• [Task]: Your answer should consist only of the records, copied exactly, with the images removed.

(Page images and extracted text)
☆ ☆ ☆ ☆ ☆ ☆ ☆

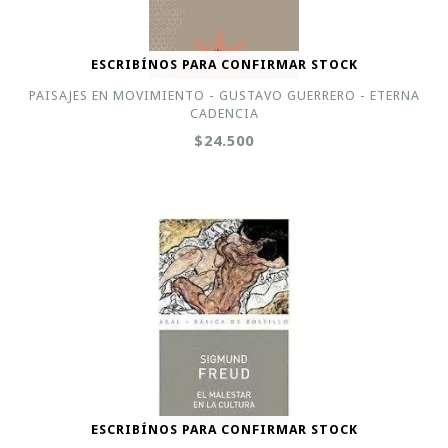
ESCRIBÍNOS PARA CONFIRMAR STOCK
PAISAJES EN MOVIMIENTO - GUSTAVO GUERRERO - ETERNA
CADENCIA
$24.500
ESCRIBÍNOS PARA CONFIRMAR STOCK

☆ ☆ ☆ ☆ ☆ ☆ ☆

• [Response below]:
ESCRIBÍNOS PARA CONFIRMAR STOCK
PAISAJES EN MOVIMIENTO - GUSTAVO GUERRERO - ETERNA
CADENCIA
$24.500
ESCRIBÍNOS PARA CONFIRMAR STOCK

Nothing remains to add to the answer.